Emilie Laperrière

L’École de technologie supérieure (ÉTS) et l’Institut de recherche Robert-Sauvé en santé et sécurité du travail (IRSST) ont uni leurs efforts pour s’attaquer aux problèmes du bruit en milieu de travail. Le résultat est impressionnant : un laboratoire unique en son genre au Québec pour faire de la recherche et tester de nouveaux produits dans le domaine acoustique.

 

Frank Sgard, chercheur de l’IRSST, a expliqué mercredi dernier lors de l’inauguration que l’idée est née en 2008. « Notre institut ne possédait pas les salles nécessaires à la recherche et nous devions travailler avec d’autres établissements d’enseignement, dit-il. Nous voulions donc nous doter d’une salle modeste. L’ÉTS, qui agrandissait ses locaux à ce moment-là, nous a proposé de collaborer. De petite salle anéchoïque, le projet a mué en laboratoire ICAR. »

 

Les travaux se sont échelonnés de juin 2010 au mois de mars 2011. L’espace était déjà disponible au quatrième étage de l’ÉTS, les travaux ne concernaient donc que l’intérieur. Mais le travail était complexe. « Nous avons confié l’aménagement des lieux à la firme Eckel, composée d’anciens acousticiens et spécialistes dans le domaine », explique Frédéric Laville, professeur à L’ÉTS.

 

Équipement de pointe

Le laboratoire comprend une salle semi-anéchoïque de 83 mètres cubes pouvant être transformée en salle anéchoïque. Celle-ci est couplée à une salle réverbérante de 211 mètres cubes pour les recherches en acoustique.  Une ouverture de 1,8 mètre de haut sur 2 mètres de large a été pratiquée entre les deux salles pour l’étude de la transmission sonore.

 

Le laboratoire est en outre bien équipé. Il contient notamment un bras rotatif à balayage automatique pour source sonore ou antenne multimicrophone, un système de cartographie intensimétrique portable ainsi qu’un système d’acquisition et de traitement multivoie.

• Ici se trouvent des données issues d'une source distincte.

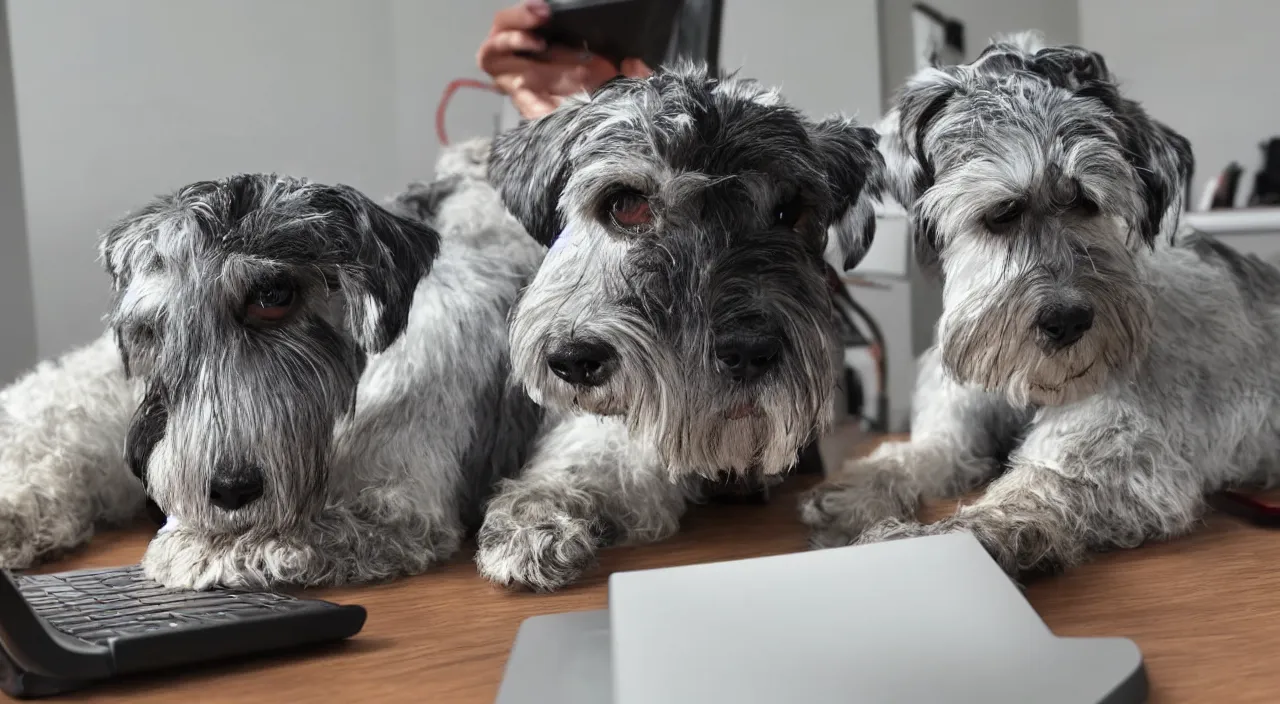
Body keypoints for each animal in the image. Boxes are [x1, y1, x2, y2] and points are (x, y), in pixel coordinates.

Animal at [0, 143, 545, 591]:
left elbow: (291, 534)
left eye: (273, 295)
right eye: (151, 327)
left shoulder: (390, 501)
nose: (230, 490)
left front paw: (199, 545)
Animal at [798, 34, 1280, 578]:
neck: (1024, 386)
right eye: (1002, 211)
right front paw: (855, 491)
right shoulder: (957, 428)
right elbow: (919, 452)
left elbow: (1008, 507)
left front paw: (909, 549)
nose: (1068, 321)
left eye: (1088, 201)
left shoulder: (1118, 458)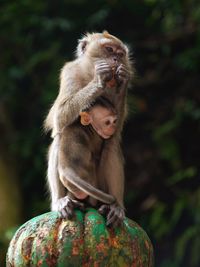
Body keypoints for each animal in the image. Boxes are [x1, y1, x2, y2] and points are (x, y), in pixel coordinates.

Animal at [45, 31, 133, 228]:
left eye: (120, 54)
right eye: (109, 49)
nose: (116, 59)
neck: (88, 73)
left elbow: (115, 131)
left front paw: (122, 79)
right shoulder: (70, 73)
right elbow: (60, 117)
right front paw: (99, 81)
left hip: (97, 187)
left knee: (111, 146)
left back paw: (115, 206)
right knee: (60, 137)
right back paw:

L’alimentation électrique multivoltage pour de l’équipement industriel en plus de l’alimentation en air comprimé pour des outils pneumatiques ont aussi été pensée.

 

Une problématique réelle

Au Québec, on estime à environ 500 000 le nombre de travailleurs exposés à des niveaux de bruit nocif. Cent mille personnes sont atteintes de surdité professionnelle. Si on s’en tient à la limite légale d’exposition au bruit de 90 dB(A) 8 heures par jour, le nombre de travailleurs à risque de perdre l’audition au Québec est estimé à environ un travailleur sur cinq, selon un rapport publié en 2009 par l’IRSST.

 

La mission du laboratoire ICAR est la suivante : favoriser la recherche en acoustique industrielle, c’est-à-dire le contrôle du bruit et des vibrations. « Nous chercherons des solutions pour réduire l’émission à la source, réduire la propagation sonore en milieu de travail et améliorer la protection auditive des travailleurs », détaille Frank Sgard.

 

L’équipement d’ICAR permettra de prendre diverses mesures : l’absorption des matériaux, la perte par transmission de parois, la protectivité des sources et la performance des protecteurs, pour n’en nommer que quelques-unes.

 

Ces installations ont bénéficié d’une contribution financière de Développement économique Canada. Plusieurs entreprises se sont déjà montrées intéressées à collaborer pour créer de nouveaux produits plus performants. Tout le réseau de la santé et de la sécurité du travail pourra également en bénéficier.